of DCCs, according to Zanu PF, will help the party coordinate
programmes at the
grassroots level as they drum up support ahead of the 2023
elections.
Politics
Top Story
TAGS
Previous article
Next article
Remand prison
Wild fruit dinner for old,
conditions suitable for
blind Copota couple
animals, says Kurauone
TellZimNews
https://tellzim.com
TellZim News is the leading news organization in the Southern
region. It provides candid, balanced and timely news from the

────────────────

Your task. In the listing above, find the line containing "Remand prison" and the line containing "TellZim News is". Output them and every line between, exactly, and nothing else.

Answer box.
Remand prison
Wild fruit dinner for old,
conditions suitable for
blind Copota couple
animals, says Kurauone
TellZimNews
https://tellzim.com
TellZim News is the leading news organization in the Southern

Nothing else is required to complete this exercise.